Part 25

3.5K 273 24
                                    

"Mbak Saila?" sapaku pada wanita yang menoleh dengan raut yang lain dari biasanya.

"Eh, Ratna." Saila memaksa seulas senyum saat aku duduk di sebelahnya. "Kamu apa kabar, Na?"

"Alhamdulillah baik. Mbak Saila sama siapa? Mau periksa hamil? Intan mana?" Aku menengok kanan dan kiri, mencari gadis kecil yang mungkin sekarang sudah lancar berjalan.

"Intan di rumah sama ibu. Hmm ... iya, Na, mau periksa hamil."

"Wah, Intan mau jadi kakak. Selamat ya, Mbak. Aku ikut senang dengernya."

"Hmm ... iya, makasih, Na. Tapi kayaknya gak bisa aku terusin kehamilan ini, Na."
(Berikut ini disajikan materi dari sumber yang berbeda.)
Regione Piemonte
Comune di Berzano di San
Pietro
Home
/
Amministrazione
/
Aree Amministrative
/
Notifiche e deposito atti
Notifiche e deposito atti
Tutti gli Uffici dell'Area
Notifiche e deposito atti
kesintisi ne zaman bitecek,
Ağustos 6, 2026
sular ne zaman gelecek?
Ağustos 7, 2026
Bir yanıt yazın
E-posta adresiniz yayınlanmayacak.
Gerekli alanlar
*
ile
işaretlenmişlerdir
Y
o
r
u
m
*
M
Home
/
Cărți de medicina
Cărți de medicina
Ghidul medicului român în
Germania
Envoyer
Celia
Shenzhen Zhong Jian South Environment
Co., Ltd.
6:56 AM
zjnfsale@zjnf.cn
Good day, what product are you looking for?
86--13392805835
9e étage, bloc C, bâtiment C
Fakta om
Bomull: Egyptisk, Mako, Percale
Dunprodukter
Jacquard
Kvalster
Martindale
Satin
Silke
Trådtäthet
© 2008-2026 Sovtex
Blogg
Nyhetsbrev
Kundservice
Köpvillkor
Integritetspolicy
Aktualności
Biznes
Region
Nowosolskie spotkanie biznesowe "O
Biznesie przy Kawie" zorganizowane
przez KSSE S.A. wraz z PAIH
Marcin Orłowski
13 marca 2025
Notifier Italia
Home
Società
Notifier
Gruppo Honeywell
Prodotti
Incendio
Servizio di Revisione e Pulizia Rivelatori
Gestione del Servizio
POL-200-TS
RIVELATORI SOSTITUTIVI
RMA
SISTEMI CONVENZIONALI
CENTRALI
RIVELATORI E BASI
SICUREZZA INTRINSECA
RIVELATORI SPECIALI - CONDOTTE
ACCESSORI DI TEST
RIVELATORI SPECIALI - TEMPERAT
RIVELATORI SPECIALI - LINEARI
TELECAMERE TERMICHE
"Maksud Mbak Saila apa?" Kulihat dengan seksama wajah cantik yang tengah dirundung duka itu. "Mbak Saila mau gugurin kandungan? Kenapa, Mbak?"

"Na! Abis ini giliran kita loh ya." Galih mengingatkan dari tempat duduknya semula yang berjarak tiga kursi dariku sekarang. Aku menoleh dan mengiyakan.

Lantas kembali menatap wajah ayu dengan bulu mata lentik yang mengerjap beberapa kali, seolah tengah mengusir titik-titik bening yang mulai menggenangi sudutnya.

"Mbak, apa ada masalah dengan kandungannya? Atau kalian yang bermasalah sampe mau menggugurkan kandungan? Mbak Saila serius?"

"Saya gak tau lagi harus gimana, Na. Saya ...."

"Mbak, sekali pun kalian ada masalah, bayi itu tidak bersalah. Coba Mbak liat, di sini banyak banget ibu hamil, tapi gak sedikit juga yang harus berjuang untuk bisa hamil, termasuk saya. Dan Mbak Saila harus bersyukur karna gak ada di posisi saya."

Saila tiba-tiba menoleh dan menatapku dengan tatapan yang sulit kuartikan. Membuat sensasi aneh seketika muncul di benak.

"Na! Yuk, masuk!"

Galih yang telah berada di depanku menyodorkan tangannya, membuatku menoleh dan melihat sekilas pada tangan yang mengarah padaku. Bagai tersadar, aku pun berdiri dan menyambut tangan Galih lalu memasuki ruang praktek dokter bersama. Meninggalkan Saila yang masih tertunduk di sana.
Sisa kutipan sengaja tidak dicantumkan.